Findings by our group have shown that the dorsolateral telencephalon of Gymnotus carapo sends efferents to the mesencephalic torus semicircularis dorsalis (TSd) and that presumably this connection is involved in the changes in electric organ discharge (EOD) and in skeletomotor responses observed following microinjections of GABA A antagonist bicuculline into this telencephalic region. Other studies have implicated the TSd or its mammalian homologue, the inferior colliculus, in defensive responses. In the present study, we explore the possible involvement of the TSd and of the GABA-ergic system in the modulation of the electric and skeletomotor displays. For this purpose, different doses of bicuculline (0.98, 0.49, 0.245, and 0.015 mM) and muscimol (15.35 mM) were microinjected (0.1 microL) in the TSd of the awake G. carapo. Microinjection of bicuculline induced dose-dependent interruptions of EOD and increased skeletomotor activity resembling defense displays. The effects of the two highest doses showed maximum values at 5 min (4.3 +/- 2.7 and 3.8 +/- 2.0 Hz, P < 0.05) and persisted until 10 min (11 +/- 5.7 and 8.7 +/- 5.2 Hz, P < 0.05). Microinjections of muscimol were ineffective. During the interruptions of EOD, the novelty response (increased frequency in response to sensory novelties) induced by an electric stimulus delivered by a pair of electrodes placed in the water of the experimental cuvette was reduced or abolished.
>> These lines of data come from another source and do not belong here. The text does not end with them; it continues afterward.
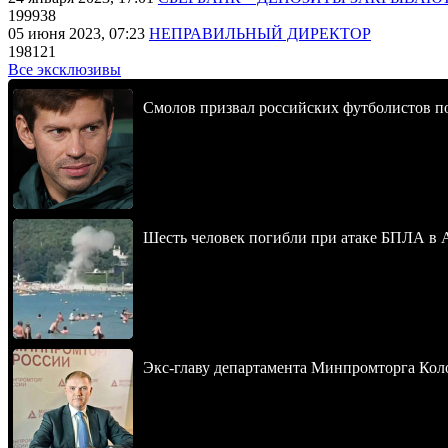
199938
05 июня 2023, 07:23
НЕПРАВИЛЬНЫЙ ДИРЕКТОР
198121
Все эксклюзивы
Смолов призвал российских футболистов п
Шесть человек погибли при атаке БПЛА в 
Экс-главу департамента Минпромторга Кол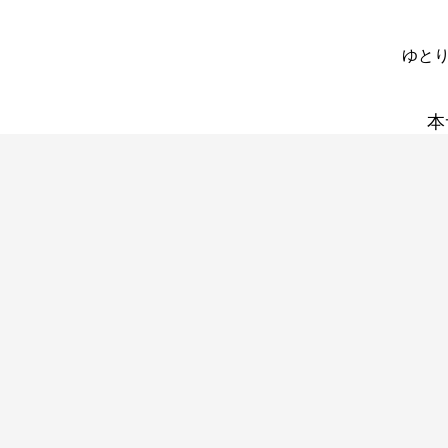
ゆとり
本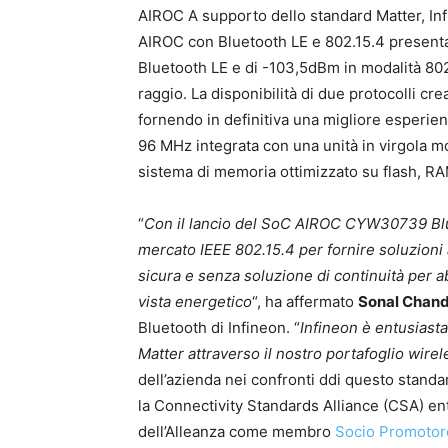
AIROC A supporto dello standard Matter, Infi
AIROC con Bluetooth LE e 802.15.4 presenta 
Bluetooth LE e di -103,5dBm in modalità 802.
raggio. La disponibilità di due protocolli cre
fornendo in definitiva una migliore esperie
96 MHz integrata con una unità in virgola mo
sistema di memoria ottimizzato su flash, R
“
Con il lancio del SoC AIROC CYW30739 Blue
mercato IEEE 802.15.4 per fornire soluzioni 
sicura e senza soluzione di continuità per abi
vista energetico
“, ha affermato
Sonal Chan
Bluetooth di Infineon. “
Infineon è entusiasta
Matter attraverso il nostro portafoglio wirel
dell’azienda nei confronti ddi questo standa
la Connectivity Standards Alliance (CSA) en
dell’Alleanza come membro
Socio Promotor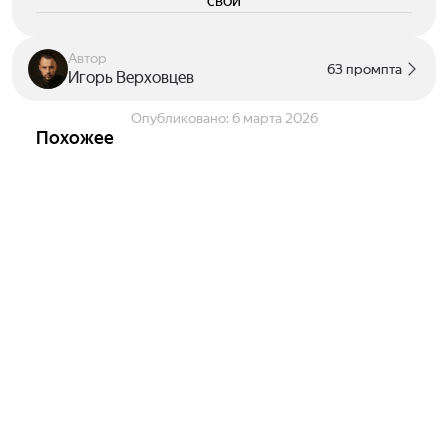
свои
Автор
63 промпта
Игорь Верховцев
Опубликовано:
6 марта 2026
Похожее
These data suggest that the GABA-ergic mechanisms of the TSd inhibit the neural substrate of the defense reaction at this midbrain level.

Potential output pathways for agonistic-like responses resulting from the GABAA blockade of the torus semicircularis dorsalis in weakly electric fish, Gymnotus carapo

The purpose of this study is to examine the pathways involved in the electromotor (electric organ discharge interruptions) and skeletomotor responses (defense-like) observed by blockade of GABAergic control of the torus semicircularis dorsalis (TSd) of the awake weakly electric fish Gymnotus carapo, described in a former study. Microinjection of NMDA (5 mM) into the pacemaker nucleus (PM) through a guide cannula previously implanted caused a prolonged interruption of the electric organ discharge (EOD) intermingled with reduction in frequency, similar to that described for TSd GABA(A) blockade, but without noticeable skeletomotor effects. The EOD alterations elicited by bicuculline microinjections (0.245 mM) into the TSd could be blocked or attenuated by a previous microinjection of AP-5 (0.5 mM), an NMDA antagonist, into the PM. Labeled terminals are found in the nucleus electrosensorius (nE) after injection of the biotinylated dextran amine (BDA) tracer into the TSd and into the sublemniscal prepacemaker nucleus (SPPn) subsequent to the tracer injection into the nE. Defense-like responses but not EOD interruptions are observed after microinjections of NMDA (5 mM) into the rhombencephalic reticular formation (RF), where labeled terminals are seen after BDA injection into the TSd and somata are filled after injection of the tracer into the spinal cord. In this last structure, marked fibers are seen subsequent to injection of BDA into the RF. These results suggest that two distinct pathways originate from the torus: one for EOD control, reaching PM through nE and SPPn, and the other one for skeletomotor control reaching premotor reticular neurons. Both paths could be activated by toral GABA(A) blockade.